● Task instructions
Write out the text of every page in the listing line for line, keeping each word and symbol unchanged.

Text extracted from each page
_ _ _ _ _

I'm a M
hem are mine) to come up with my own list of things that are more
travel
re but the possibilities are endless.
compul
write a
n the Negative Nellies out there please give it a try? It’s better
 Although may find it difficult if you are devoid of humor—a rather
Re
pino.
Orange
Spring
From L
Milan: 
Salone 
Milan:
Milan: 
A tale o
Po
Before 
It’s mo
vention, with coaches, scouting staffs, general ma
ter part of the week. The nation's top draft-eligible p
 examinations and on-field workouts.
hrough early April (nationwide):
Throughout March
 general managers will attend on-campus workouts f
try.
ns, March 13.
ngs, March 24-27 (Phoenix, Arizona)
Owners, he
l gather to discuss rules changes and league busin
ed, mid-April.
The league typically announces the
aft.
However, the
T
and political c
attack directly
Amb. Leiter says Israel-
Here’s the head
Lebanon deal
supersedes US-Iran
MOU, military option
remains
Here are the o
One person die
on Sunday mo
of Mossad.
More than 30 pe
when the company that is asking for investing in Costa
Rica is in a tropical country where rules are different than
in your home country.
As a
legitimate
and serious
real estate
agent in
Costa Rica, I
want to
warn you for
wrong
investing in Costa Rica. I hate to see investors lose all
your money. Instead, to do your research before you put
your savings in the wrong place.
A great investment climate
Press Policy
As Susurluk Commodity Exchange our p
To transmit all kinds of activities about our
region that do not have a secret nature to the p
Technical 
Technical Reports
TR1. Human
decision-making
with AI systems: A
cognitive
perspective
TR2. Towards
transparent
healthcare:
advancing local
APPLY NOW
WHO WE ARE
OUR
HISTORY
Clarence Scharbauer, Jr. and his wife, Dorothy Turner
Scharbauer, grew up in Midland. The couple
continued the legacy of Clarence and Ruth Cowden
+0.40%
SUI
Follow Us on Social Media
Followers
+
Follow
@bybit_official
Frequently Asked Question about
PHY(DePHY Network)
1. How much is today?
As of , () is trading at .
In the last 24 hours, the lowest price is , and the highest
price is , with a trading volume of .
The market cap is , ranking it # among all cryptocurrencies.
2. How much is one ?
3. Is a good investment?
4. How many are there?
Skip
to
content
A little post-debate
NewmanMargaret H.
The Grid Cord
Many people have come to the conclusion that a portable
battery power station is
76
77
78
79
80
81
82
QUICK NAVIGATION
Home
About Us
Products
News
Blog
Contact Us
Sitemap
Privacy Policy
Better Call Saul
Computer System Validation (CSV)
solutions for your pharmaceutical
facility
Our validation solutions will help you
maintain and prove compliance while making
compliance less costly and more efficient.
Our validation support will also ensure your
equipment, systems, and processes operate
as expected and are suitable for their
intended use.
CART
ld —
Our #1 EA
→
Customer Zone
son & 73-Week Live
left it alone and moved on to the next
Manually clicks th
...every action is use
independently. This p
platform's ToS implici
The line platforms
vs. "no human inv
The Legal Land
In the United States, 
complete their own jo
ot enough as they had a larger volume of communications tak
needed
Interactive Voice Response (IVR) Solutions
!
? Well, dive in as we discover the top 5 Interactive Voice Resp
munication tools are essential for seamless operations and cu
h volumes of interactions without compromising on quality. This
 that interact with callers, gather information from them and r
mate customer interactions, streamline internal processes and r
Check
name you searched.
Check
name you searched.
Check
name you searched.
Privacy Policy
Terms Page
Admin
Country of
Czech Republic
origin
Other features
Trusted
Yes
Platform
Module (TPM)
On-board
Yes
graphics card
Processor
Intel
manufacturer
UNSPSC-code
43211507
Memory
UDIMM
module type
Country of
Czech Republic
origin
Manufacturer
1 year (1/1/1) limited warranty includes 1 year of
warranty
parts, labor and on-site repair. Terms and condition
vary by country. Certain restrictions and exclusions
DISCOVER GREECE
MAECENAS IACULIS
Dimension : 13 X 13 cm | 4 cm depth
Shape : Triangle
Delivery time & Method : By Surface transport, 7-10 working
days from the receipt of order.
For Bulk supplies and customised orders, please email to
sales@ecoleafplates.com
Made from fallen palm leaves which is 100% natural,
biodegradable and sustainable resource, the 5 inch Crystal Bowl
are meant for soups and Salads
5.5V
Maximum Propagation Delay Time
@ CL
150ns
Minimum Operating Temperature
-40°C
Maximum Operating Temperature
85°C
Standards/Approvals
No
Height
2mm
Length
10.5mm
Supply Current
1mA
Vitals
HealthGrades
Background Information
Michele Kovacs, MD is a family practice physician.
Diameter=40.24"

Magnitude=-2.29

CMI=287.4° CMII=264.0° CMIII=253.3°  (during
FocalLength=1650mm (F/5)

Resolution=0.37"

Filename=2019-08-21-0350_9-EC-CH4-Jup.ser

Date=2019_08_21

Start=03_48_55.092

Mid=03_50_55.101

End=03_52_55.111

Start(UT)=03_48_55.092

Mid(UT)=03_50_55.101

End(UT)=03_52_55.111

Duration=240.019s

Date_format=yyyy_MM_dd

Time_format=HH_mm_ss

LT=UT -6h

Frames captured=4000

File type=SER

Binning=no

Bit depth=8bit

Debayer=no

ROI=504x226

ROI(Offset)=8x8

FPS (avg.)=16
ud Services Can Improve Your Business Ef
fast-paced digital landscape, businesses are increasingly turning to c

_ _ _ _ _

● Reply to the exercise
I'm a M
hem are mine) to come up with my own list of things that are more
travel
re but the possibilities are endless.
compul
write a
n the Negative Nellies out there please give it a try? It’s better
 Although may find it difficult if you are devoid of humor—a rather
Re
pino.
Orange
Spring
From L
Milan: 
Salone 
Milan:
Milan: 
A tale o
Po
Before 
It’s mo
vention, with coaches, scouting staffs, general ma
ter part of the week. The nation's top draft-eligible p
 examinations and on-field workouts.
hrough early April (nationwide):
Throughout March
 general managers will attend on-campus workouts f
try.
ns, March 13.
ngs, March 24-27 (Phoenix, Arizona)
Owners, he
l gather to discuss rules changes and league busin
ed, mid-April.
The league typically announces the
aft.
However, the
T
and political c
attack directly
Amb. Leiter says Israel-
Here’s the head
Lebanon deal
supersedes US-Iran
MOU, military option
remains
Here are the o
One person die
on Sunday mo
of Mossad.
More than 30 pe
when the company that is asking for investing in Costa
Rica is in a tropical country where rules are different than
in your home country.
As a
legitimate
and serious
real estate
agent in
Costa Rica, I
want to
warn you for
wrong
investing in Costa Rica. I hate to see investors lose all
your money. Instead, to do your research before you put
your savings in the wrong place.
A great investment climate
Press Policy
As Susurluk Commodity Exchange our p
To transmit all kinds of activities about our
region that do not have a secret nature to the p
Technical 
Technical Reports
TR1. Human
decision-making
with AI systems: A
cognitive
perspective
TR2. Towards
transparent
healthcare:
advancing local
APPLY NOW
WHO WE ARE
OUR
HISTORY
Clarence Scharbauer, Jr. and his wife, Dorothy Turner
Scharbauer, grew up in Midland. The couple
continued the legacy of Clarence and Ruth Cowden
+0.40%
SUI
Follow Us on Social Media
Followers
+
Follow
@bybit_official
Frequently Asked Question about
PHY(DePHY Network)
1. How much is today?
As of , () is trading at .
In the last 24 hours, the lowest price is , and the highest
price is , with a trading volume of .
The market cap is , ranking it # among all cryptocurrencies.
2. How much is one ?
3. Is a good investment?
4. How many are there?
Skip
to
content
A little post-debate
NewmanMargaret H.
The Grid Cord
Many people have come to the conclusion that a portable
battery power station is
76
77
78
79
80
81
82
QUICK NAVIGATION
Home
About Us
Products
News
Blog
Contact Us
Sitemap
Privacy Policy
Better Call Saul
Computer System Validation (CSV)
solutions for your pharmaceutical
facility
Our validation solutions will help you
maintain and prove compliance while making
compliance less costly and more efficient.
Our validation support will also ensure your
equipment, systems, and processes operate
as expected and are suitable for their
intended use.
CART
ld —
Our #1 EA
→
Customer Zone
son & 73-Week Live
left it alone and moved on to the next
Manually clicks th
...every action is use
independently. This p
platform's ToS implici
The line platforms
vs. "no human inv
The Legal Land
In the United States, 
complete their own jo
ot enough as they had a larger volume of communications tak
needed
Interactive Voice Response (IVR) Solutions
!
? Well, dive in as we discover the top 5 Interactive Voice Resp
munication tools are essential for seamless operations and cu
h volumes of interactions without compromising on quality. This
 that interact with callers, gather information from them and r
mate customer interactions, streamline internal processes and r
Check
name you searched.
Check
name you searched.
Check
name you searched.
Privacy Policy
Terms Page
Admin
Country of
Czech Republic
origin
Other features
Trusted
Yes
Platform
Module (TPM)
On-board
Yes
graphics card
Processor
Intel
manufacturer
UNSPSC-code
43211507
Memory
UDIMM
module type
Country of
Czech Republic
origin
Manufacturer
1 year (1/1/1) limited warranty includes 1 year of
warranty
parts, labor and on-site repair. Terms and condition
vary by country. Certain restrictions and exclusions
DISCOVER GREECE
MAECENAS IACULIS
Dimension : 13 X 13 cm | 4 cm depth
Shape : Triangle
Delivery time & Method : By Surface transport, 7-10 working
days from the receipt of order.
For Bulk supplies and customised orders, please email to
sales@ecoleafplates.com
Made from fallen palm leaves which is 100% natural,
biodegradable and sustainable resource, the 5 inch Crystal Bowl
are meant for soups and Salads
5.5V
Maximum Propagation Delay Time
@ CL
150ns
Minimum Operating Temperature
-40°C
Maximum Operating Temperature
85°C
Standards/Approvals
No
Height
2mm
Length
10.5mm
Supply Current
1mA
Vitals
HealthGrades
Background Information
Michele Kovacs, MD is a family practice physician.
Diameter=40.24"

Magnitude=-2.29

CMI=287.4° CMII=264.0° CMIII=253.3°  (during
FocalLength=1650mm (F/5)

Resolution=0.37"

Filename=2019-08-21-0350_9-EC-CH4-Jup.ser

Date=2019_08_21

Start=03_48_55.092

Mid=03_50_55.101

End=03_52_55.111

Start(UT)=03_48_55.092

Mid(UT)=03_50_55.101

End(UT)=03_52_55.111

Duration=240.019s

Date_format=yyyy_MM_dd

Time_format=HH_mm_ss

LT=UT -6h

Frames captured=4000

File type=SER

Binning=no

Bit depth=8bit

Debayer=no

ROI=504x226

ROI(Offset)=8x8

FPS (avg.)=16
ud Services Can Improve Your Business Ef
fast-paced digital landscape, businesses are increasingly turning to c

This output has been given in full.